Belgique

La loi belge sur la garde alternée a 10 ans.

Cela fera exactement dix ans, ce mercredi, que la loi tendant à privilégier l’hébergement égalitaire de l’enfant dont les parents sont séparés est entrée en vigueur. En clair  : quand le papa et la maman ne s’entendent pas sur la garde de leurs rejetons communs, le juge doit d’abord envisager une alternance équitable qui permet aux enfants de passer (quasi) autant de temps avec un parent qu’avec l’autre.

Ce dispositif légal a eu des impacts sur les pratiques familiales. Une équipe de chercheurs de l’Université de Liège avait déjà constaté, il y a 5 ans, que des papas osaient désormais demander la garde alternée qu’ils ne pensaient pas pouvoir obtenir facilement avant l’instauration de cette loi de 2006.

Bénéfices observés

Mais pourquoi encourager l’hébergement alterné ? A l’occasion de ce dixième anniversaire, Filiatio, une revue qui veut faire réfléchir à la parentalité dans une perspective ouverte et tolérante, publie un Hors-série (*) qui passe la garde égalitaire sous la loupe.

Quels sont ses avantages  ? Ses contre-indications ? Peut-on partager l’hébergement de bébé ? Que faire en cas de conflit parental persistant ?

Filiatio met en évidence plusieurs travaux récents – mais peu connus –  dont une méta-analyse internationale (40 études examinées), qui démontrent les bénéfices de ce mode de vie où l’enfant passe 35 % à 50 % de temps chez chaque parent, en période scolaire comme pendant les vacances.

Conclusion principale de ces études : après une séparation parentale, la résidence alternée (quasi) égalitaire est “la meilleure formule d’hébergement pour la toute grande majorité des parents et des enfants”, et cela, quel que soit l’âge de ces derniers (lire ci-dessous).

Les bénéfices observés touchent à tous les aspects de la vie des uns et des autres  : qualité des relations entre les différents membres de l’ex-famille; résultats scolaires des enfants; qualité de l’investissement parental… “Contrairement aux croyances encore fortement implantées […], l’existence d’un conflit entre les parents, le jeune âge de l’enfant ou des styles éducatifs très différents ne constituent pas des contre-indications sérieuses à une répartition égalitaire du temps d’hébergement entre les deux parents”, souligne Filiatio.

Devenu “vraiment” papa après le divorce

Les enfants privés d’une relation suivie avec un de leurs parents sont ainsi davantage susceptibles de connaître des problèmes liés à cette absence que ceux dont les deux parents sont restés activement impliqués dans leur éducation.

L’hébergement égalitaire améliore aussi l’investissement du parent qui, du temps de la vie commune, était le moins engagé dans les soins aux enfants – souvent le papa. Dans la réalité actuelle des couples, les femmes restent encore les principales responsables de la gestion des ménages et des soins aux enfants.

“On a décidé que notre fils de 7 ans résiderait en alternance une semaine chez moi puis une semaine chez sa maman. J’ai appris à organiser mon temps autrement, à faire tourner une machine, à faire les devoirs après avoir préparé le goûter…. Je suis vraiment devenu papa après notre séparation”, reconnaît un père.

L’hébergement alterné égalitaire (ou presque) permettrait aussi une meilleure répartition des frais d’éducation entre les deux parents, alors que l’hébergement exclusif ou inégalitaire entraîne fréquemment l’appauvrissement et la précarisation du parent “gardien” (la maman, dans la toute grande majorité des cas) et le désinvestissement financier du parent secondaire.

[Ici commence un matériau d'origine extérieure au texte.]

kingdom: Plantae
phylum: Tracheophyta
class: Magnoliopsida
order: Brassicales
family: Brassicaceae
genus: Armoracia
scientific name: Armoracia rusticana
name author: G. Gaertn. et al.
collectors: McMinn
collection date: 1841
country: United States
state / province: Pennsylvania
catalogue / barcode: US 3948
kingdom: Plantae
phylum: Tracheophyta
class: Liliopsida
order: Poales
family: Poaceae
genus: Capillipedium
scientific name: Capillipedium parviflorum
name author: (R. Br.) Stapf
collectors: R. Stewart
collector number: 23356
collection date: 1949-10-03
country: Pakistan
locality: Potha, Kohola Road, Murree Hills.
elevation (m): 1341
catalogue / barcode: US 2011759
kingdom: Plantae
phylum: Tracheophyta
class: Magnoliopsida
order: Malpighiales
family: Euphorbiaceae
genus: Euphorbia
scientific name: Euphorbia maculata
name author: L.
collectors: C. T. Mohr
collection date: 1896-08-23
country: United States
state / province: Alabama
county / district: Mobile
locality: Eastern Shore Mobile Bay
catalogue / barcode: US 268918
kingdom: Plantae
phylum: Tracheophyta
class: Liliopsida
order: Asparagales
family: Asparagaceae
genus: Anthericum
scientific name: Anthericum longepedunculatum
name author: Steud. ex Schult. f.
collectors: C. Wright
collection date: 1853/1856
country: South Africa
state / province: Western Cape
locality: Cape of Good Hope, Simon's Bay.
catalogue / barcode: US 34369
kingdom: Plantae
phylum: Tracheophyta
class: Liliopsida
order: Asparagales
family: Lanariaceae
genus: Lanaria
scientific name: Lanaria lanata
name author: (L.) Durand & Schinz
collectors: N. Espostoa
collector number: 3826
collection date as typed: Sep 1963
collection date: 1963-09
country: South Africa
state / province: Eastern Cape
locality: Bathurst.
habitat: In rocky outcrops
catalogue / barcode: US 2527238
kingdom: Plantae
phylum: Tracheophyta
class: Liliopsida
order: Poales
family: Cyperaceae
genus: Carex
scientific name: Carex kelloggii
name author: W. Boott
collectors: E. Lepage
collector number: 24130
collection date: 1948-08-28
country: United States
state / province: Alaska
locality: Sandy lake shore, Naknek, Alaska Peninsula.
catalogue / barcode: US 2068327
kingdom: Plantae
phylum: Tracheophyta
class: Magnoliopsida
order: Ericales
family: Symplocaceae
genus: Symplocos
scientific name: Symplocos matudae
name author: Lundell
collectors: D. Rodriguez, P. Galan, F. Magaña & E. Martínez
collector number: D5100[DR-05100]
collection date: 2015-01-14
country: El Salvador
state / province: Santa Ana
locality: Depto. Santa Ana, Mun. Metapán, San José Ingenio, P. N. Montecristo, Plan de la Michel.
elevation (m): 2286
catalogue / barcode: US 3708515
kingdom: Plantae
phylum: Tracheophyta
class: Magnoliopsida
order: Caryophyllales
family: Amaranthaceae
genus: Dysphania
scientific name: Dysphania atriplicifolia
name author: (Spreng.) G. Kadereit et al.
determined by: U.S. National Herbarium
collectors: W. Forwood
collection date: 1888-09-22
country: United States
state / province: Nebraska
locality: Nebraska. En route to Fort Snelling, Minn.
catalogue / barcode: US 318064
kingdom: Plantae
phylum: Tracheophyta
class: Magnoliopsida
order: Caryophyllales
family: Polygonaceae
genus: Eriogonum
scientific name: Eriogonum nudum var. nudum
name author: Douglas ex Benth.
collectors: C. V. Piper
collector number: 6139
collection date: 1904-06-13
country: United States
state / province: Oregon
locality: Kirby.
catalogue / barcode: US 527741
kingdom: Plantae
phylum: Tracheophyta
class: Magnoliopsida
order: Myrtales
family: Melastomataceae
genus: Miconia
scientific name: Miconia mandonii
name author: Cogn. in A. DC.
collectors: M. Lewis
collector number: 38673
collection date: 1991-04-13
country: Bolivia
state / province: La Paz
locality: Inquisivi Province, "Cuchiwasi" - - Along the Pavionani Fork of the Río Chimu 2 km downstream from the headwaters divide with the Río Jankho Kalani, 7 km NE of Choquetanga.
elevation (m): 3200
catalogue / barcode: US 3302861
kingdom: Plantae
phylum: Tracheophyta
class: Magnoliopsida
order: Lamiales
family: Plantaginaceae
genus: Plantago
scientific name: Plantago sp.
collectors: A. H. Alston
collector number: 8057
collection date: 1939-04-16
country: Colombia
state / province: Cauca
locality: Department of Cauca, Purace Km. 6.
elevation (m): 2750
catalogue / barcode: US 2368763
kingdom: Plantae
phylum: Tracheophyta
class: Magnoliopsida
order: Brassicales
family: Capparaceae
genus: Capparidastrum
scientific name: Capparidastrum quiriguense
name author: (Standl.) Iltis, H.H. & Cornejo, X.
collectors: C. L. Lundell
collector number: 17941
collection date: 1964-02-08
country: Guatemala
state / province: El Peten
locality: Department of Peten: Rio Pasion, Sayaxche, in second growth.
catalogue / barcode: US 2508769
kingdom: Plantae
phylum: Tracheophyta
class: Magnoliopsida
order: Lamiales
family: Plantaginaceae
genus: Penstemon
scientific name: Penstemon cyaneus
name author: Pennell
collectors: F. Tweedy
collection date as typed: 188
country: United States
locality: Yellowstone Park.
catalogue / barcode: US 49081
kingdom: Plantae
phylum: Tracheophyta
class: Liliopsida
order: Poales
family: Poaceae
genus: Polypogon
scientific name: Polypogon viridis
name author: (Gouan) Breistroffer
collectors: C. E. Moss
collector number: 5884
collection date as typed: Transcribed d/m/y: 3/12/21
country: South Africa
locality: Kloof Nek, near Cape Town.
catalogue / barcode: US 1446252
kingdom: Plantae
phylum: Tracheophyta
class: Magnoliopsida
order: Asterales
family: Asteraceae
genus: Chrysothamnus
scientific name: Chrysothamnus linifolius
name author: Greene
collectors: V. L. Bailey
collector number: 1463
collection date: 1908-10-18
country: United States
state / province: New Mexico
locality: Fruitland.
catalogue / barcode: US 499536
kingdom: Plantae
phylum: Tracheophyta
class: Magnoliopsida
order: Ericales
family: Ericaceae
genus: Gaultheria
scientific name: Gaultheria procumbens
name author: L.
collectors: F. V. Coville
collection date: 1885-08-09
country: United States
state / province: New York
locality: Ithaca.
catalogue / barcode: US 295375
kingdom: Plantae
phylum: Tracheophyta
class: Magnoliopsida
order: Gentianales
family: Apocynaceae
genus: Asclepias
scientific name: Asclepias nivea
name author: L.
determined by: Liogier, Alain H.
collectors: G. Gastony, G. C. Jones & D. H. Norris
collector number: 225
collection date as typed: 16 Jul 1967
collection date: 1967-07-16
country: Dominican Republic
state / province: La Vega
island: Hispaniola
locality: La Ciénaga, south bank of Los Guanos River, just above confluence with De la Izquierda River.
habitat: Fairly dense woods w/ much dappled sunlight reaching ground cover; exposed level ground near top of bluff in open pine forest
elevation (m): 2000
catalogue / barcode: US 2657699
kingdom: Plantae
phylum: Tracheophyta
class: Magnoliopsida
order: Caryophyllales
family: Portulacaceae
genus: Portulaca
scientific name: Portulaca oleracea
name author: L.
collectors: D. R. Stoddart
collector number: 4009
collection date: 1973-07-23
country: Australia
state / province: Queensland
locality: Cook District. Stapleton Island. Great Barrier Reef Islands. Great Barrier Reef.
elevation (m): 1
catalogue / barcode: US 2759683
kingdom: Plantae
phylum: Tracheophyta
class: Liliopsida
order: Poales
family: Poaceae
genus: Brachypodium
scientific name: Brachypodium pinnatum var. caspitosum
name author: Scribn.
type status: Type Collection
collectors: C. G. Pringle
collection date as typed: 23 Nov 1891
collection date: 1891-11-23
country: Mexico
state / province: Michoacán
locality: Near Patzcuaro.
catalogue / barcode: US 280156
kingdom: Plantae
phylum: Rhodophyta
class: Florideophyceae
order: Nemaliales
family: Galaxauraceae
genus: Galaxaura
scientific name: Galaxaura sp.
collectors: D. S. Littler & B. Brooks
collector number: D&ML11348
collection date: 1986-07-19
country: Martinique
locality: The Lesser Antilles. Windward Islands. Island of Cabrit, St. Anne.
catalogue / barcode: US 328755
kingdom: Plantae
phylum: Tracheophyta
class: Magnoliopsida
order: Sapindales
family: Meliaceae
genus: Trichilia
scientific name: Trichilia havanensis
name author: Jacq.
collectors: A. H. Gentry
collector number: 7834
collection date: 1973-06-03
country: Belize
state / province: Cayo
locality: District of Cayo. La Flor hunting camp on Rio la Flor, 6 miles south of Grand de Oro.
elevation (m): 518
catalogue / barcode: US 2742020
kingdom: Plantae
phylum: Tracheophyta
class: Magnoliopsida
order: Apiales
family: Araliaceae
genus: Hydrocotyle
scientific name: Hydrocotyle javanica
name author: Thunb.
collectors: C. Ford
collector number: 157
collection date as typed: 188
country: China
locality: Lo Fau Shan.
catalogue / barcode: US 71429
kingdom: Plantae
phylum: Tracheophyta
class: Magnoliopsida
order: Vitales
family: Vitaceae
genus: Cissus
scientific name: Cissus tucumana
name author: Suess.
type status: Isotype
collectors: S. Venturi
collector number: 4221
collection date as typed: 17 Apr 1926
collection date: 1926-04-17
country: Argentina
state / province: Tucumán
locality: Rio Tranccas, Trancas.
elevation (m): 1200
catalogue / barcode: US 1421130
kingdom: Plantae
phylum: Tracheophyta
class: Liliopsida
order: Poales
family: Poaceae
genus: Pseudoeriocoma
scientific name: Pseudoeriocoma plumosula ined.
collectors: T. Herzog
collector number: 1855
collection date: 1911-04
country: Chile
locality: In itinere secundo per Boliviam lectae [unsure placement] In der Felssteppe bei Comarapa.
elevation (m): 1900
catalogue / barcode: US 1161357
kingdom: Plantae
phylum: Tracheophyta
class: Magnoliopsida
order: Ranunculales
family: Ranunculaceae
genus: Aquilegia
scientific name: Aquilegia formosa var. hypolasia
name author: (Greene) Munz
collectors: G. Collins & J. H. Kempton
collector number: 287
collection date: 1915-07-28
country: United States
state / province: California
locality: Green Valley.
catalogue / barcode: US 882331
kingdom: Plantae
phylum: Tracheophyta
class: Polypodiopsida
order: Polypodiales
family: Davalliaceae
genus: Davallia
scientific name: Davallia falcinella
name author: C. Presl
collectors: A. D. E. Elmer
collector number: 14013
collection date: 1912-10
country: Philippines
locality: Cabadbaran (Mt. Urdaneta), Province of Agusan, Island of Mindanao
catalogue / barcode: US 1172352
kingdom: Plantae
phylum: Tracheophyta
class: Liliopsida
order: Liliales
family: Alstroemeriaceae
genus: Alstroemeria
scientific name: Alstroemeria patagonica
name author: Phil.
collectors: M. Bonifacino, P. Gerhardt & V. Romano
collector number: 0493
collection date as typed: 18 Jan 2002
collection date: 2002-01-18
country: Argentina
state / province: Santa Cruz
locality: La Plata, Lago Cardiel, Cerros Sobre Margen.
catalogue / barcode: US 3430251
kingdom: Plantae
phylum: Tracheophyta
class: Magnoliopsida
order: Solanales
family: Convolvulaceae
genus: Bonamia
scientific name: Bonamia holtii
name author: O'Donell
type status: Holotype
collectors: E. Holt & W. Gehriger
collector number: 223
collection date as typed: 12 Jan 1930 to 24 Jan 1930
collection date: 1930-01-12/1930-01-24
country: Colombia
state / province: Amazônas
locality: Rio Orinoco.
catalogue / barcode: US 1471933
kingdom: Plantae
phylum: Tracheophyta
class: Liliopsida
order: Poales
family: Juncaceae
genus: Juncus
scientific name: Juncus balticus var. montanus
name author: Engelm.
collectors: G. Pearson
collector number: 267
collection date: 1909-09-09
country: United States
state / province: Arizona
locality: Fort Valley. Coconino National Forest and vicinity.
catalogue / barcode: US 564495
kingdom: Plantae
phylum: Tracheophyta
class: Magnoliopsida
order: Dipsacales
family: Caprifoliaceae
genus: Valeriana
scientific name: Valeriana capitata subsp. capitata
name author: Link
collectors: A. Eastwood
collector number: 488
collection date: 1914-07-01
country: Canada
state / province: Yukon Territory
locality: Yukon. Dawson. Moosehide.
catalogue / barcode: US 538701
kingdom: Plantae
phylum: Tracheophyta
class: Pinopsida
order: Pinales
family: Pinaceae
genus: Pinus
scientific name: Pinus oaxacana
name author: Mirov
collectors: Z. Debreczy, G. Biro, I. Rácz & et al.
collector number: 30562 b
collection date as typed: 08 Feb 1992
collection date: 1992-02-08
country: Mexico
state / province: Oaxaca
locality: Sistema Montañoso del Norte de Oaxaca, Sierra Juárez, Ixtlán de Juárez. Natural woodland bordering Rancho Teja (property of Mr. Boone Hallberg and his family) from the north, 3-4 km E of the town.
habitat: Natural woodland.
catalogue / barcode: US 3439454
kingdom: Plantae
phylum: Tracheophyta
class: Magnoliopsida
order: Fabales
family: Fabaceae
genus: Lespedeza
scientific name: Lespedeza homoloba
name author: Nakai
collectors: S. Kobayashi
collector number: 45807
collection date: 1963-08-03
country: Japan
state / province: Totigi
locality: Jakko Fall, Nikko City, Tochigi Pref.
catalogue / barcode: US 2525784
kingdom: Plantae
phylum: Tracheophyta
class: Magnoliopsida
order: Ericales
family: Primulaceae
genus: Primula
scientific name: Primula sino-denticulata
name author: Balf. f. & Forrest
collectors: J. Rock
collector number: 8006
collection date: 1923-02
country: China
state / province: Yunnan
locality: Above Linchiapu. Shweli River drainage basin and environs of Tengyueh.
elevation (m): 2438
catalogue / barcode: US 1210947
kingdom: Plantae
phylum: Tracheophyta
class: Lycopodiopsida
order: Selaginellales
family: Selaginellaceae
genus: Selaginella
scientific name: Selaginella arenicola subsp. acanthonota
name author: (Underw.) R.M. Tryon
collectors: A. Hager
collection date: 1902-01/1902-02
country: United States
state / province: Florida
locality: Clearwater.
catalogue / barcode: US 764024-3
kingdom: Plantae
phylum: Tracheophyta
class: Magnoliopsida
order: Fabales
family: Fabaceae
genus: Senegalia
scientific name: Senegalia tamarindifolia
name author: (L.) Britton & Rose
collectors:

A l’inverse, les effets de l’hébergement égalitaire ne sont pas positifs quand il y a un historique de violence ou quand les enfants ne s’entendent pas avec un de leurs parents.


Même pour les bébés ?

Le sort des (tout-)petits enfants fait l’objet de débats intenses. Selon certains pédopsychiatres, les plus jeunes ont des besoins spécifiques et de cohérence qui ne sont pas réductibles à un simple partage temporel; la résidence alternée peut être à l’origine d’une angoisse de séparation, d’un gel des émotions, de dépression et constitue un risque d’impact négatif sur leur développement affectif. Dans les tribunaux, le “jeune âge” des enfants reste un argument massue pour refuser la garde égalitaire. 

Filiatio évoque des travaux scientifiques très récents qui démontrent qu’il est dans l’intérêt des enfants de pouvoir établir le plus tôt possible des relations d’attachement avec leurs deux parents, “les bénéfices d’une alternance bien pensée compensant largement les petits désagréments d’une vie dédoublée”. La question est loin d’être vidée.